Step up on previous performance
“That is the nature of championship hurling. You have to step up the performance each step of the way. Teams are hitting a higher level as you go through the year.
“Waterford proved that in the quarter-finals. They stepped up on their showing in the Munster final. They will want to do the same again. We want to improve our performance too. It is game on now. There will be no holding back.”
When reminded that this was Kilkenny’s 13th consecutive semi-final under his reign, Mr Cody said he hadn’t a clue. Things like that didn’t matter to him.
“I am never aware of those statistics,” he replied. “I don’t think about those things. I deal in the present all the time. We have had good players who have had a good time out of the whole thing. They have reaped good rewards.
“This semi-final is about the present, Sunday’s game. That is the only thing that matters. It doesn’t matter how things have gone in the past, they mean nothing now.”

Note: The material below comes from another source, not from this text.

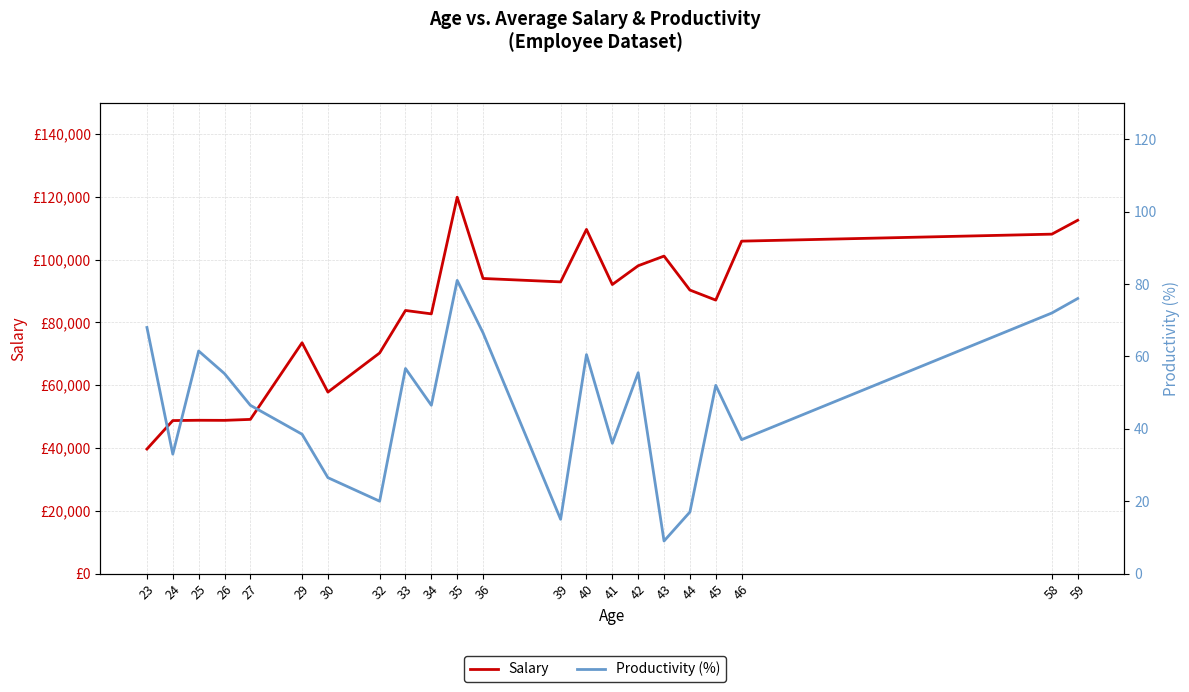

What is the difference between the maximum and minimum values in the Salary series?

80225.0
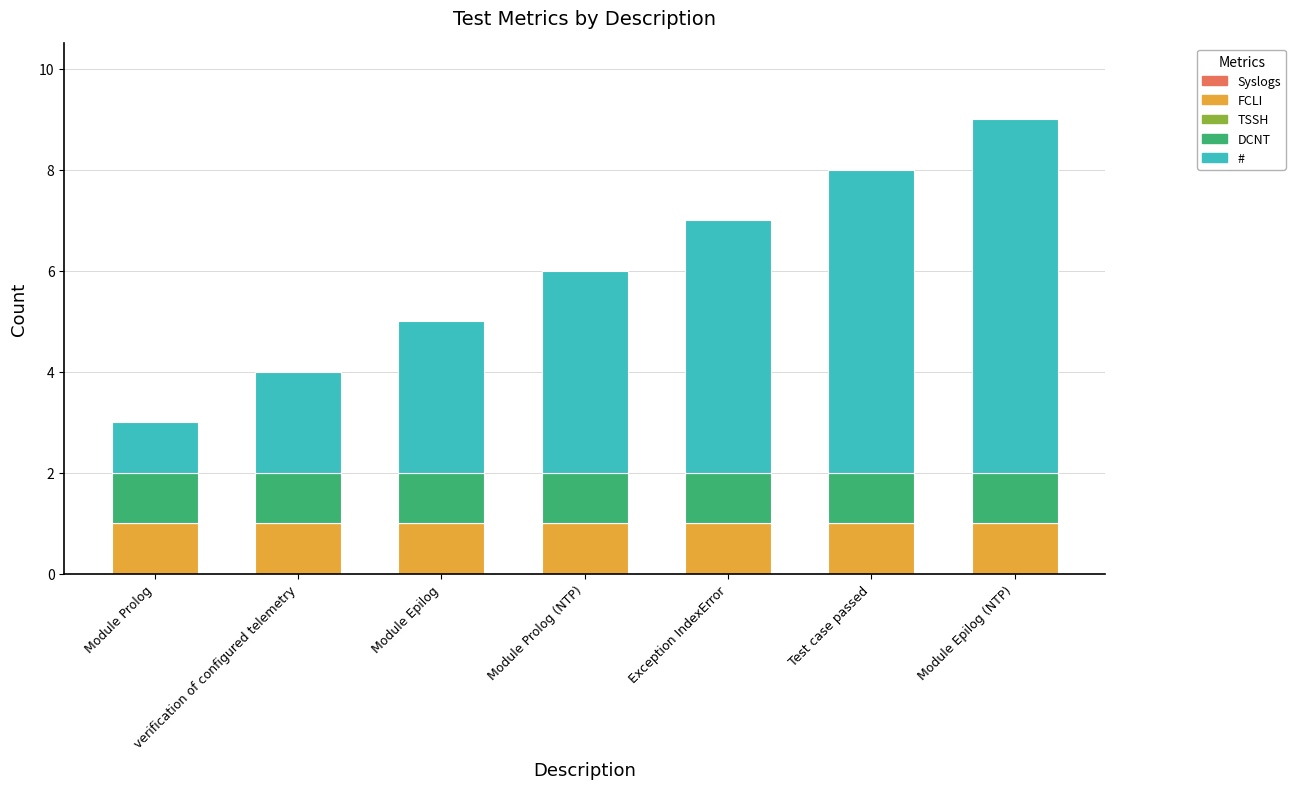

Are the bars horizontal?

No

But was last year’s All-Ireland final defeat an incentive now, a driving force?
“If you do think of the past, from my perspective, you would be more inclined to think about the games you didn’t win rather than the ones you won,” he opened. “The winning feeling is superb at the time. It is a great thing for a few days.
“But the pain of defeat sticks with you much longer. I would think that would be the same with all sports people. At the same time you are not hurling the past. You are playing in the present. You are playing for what is there at the moment.
“Different people will get motivation from different things and different events. Essentially motivation comes from the desire to be as good as you can be; to get on the starting XV and to ensure you are producing quality at all times for your team.”
He said there was a root and branch review of things in the Kilkenny camp after last year’s final. There was nothing new in that.
“If you are doing the job properly you do that every year,” was the way he put that in context. “That is part and parcel of what you have to do all the time.”
Things ticking over nicely
He was pleased that things were ticking over nicely within the squad. As ever new players brought a new energy, new life to things.
“Standards have to be set and they have to be met,” he continued. “That is the situation for all teams. Waterford at the moment are living proof of the importance of injecting new blood into a team.
“Criticism was aimed at management for introducing too many new players, but now they have a wonderful mix of youth and experience. What they have is a seriously strong panel.
“What happened in Munster means nothing now. Provincial champions don’t always make or win the All-Ireland final. We are Leinster champions.
“If we don’t win the All-Ireland final, not everyone in Kilkenny will be satisfied with being Leinster champions. The same goes for Tipperary. They are the Munster champions and their ambition goes further than that, just like us after winning in Leinster.”